I had performed 5.2.7 -> 6.0.6 upgrade a couple of days ago, and I faced a trouble: with preprocessing queue - it started to grow constantly.
- Preprocessing queue - growing uncontrollably
- Preprocessing manager utilization - slowly, but surely was growing to 100%
- Preprocessing workers utilization - I had 10 workers initially, and utilization did not raise higher than 40-50%. I did not try lowering the workers count, but I did try incresing it (up to 75-100) - did not solve the issue.
- The worst part: looks like ALL items' values became stuck in the preprocessing queue. I'm not talking about dependent items only, or about items only generated by ClickHouse template - I'm talking about any existing zabbix items. Analyzing the output of "zabbix_server -R diaginfo=preprocessing" when the queue was full, "top values" were the values of "system.uptime" items from completely unrelated hosts, which are checked every 30s by default in "Linux by Zabbix Agent" template.
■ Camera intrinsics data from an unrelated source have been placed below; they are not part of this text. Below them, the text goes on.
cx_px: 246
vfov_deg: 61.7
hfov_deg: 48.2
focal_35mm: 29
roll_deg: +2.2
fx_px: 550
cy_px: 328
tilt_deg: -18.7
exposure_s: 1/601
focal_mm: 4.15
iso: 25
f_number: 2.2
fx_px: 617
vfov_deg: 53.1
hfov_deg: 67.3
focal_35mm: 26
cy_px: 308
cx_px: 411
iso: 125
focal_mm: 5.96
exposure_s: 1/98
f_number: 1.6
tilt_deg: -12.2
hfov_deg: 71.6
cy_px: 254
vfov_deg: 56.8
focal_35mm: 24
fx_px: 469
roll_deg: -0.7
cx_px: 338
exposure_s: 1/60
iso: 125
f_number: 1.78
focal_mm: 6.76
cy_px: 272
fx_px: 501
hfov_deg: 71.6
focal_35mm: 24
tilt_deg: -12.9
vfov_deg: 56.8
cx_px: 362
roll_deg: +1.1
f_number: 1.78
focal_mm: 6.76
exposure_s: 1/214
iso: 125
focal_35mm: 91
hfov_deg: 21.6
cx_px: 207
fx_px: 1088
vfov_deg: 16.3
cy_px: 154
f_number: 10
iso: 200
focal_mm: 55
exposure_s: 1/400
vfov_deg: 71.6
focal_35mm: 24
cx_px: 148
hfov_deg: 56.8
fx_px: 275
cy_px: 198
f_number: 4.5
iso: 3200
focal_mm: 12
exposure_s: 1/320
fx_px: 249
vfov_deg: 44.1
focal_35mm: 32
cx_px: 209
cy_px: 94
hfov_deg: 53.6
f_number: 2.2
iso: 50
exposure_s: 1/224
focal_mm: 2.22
I've managed to figure out, that if I disable "ClickHouse by HTTP" template (it was used for something like 15 hosts before, and did not cause any troubles with zabbix-server 5.2), then the problem goes away. In the end, I've "solved" the issue by decreasing the rate of master item check in clickhouse template - from 1 minute to 10 minutes. Processing queue still spikes a bit every 10 minutes, but it goes away quickly afterwards.
In ZBX-20590, author mentions that his preprocessing workers got 100% utilization - this is not my case. In my case, it looks to me like preprocessing manager process was the problem, being not able to handle all the incoming data in real time and/or split it equally between all available workers.
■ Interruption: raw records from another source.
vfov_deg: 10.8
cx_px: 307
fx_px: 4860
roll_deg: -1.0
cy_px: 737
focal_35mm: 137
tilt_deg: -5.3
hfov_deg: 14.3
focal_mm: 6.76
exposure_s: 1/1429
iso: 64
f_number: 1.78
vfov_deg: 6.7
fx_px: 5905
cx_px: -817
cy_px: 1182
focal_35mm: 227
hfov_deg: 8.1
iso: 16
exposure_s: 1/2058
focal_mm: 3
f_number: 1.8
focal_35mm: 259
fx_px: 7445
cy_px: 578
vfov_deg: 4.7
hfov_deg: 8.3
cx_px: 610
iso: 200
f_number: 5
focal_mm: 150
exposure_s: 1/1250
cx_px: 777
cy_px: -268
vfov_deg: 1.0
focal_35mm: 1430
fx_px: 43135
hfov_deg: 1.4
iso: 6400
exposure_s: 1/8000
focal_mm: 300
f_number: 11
I did not check preprocessing workers utilization per-individual-process, but I did check "TIME" (in linux "top" terminology) for them. Only first couple of worker processes had non-zero values, every other workers had zero - I think, that's why raising workers count from 10 to 100 did not make any difference.
I can provide any additional details (or try to perform any additional tests) you need, except for downgrading back to 5.x .